Each line below is to be repeated exactly; any picture is to be left out.

Extracted page text data
_ _ _ _ _ _ _
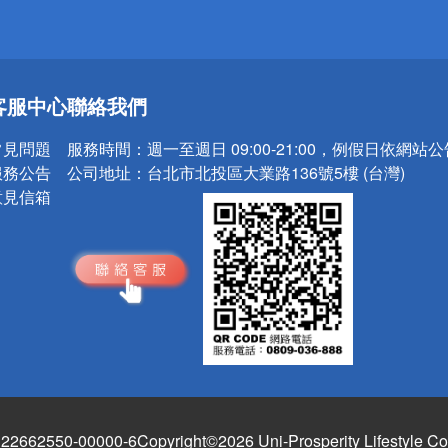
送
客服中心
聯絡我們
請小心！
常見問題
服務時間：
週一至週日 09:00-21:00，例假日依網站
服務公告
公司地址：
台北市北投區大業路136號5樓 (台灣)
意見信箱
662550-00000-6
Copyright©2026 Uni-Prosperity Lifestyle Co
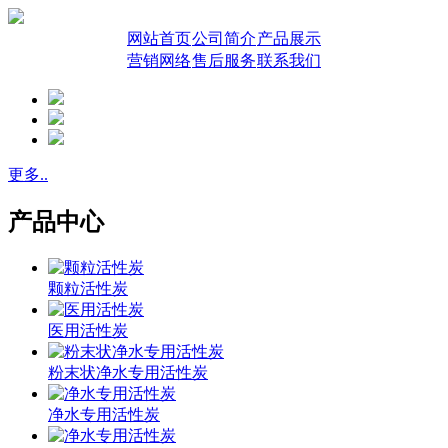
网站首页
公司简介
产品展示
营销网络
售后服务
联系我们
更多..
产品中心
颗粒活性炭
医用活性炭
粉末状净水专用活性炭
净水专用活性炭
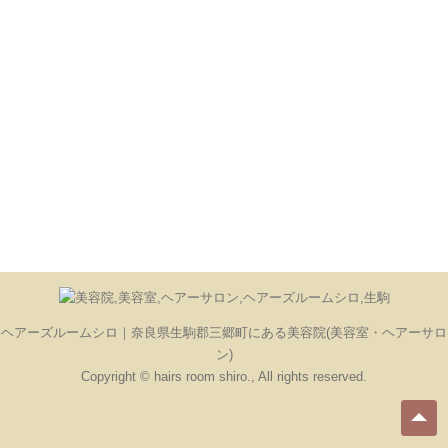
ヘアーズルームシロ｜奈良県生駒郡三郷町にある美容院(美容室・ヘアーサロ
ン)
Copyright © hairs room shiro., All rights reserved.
_ _ _ _ _ _ _
-- Finished task --
送
客服中心
聯絡我們
請小心！
常見問題
服務時間：
週一至週日 09:00-21:00，例假日依網站
服務公告
公司地址：
台北市北投區大業路136號5樓 (台灣)
意見信箱
662550-00000-6
Copyright©2026 Uni-Prosperity Lifestyle Co
网站首页
公司简介
产品展示
营销网络
售后服务
联系我们
更多..
产品中心
颗粒活性炭
医用活性炭
粉末状净水专用活性炭
净水专用活性炭
ヘアーズルームシロ｜奈良県生駒郡三郷町にある美容院(美容室・ヘアーサロ
ン)
Copyright © hairs room shiro., All rights reserved.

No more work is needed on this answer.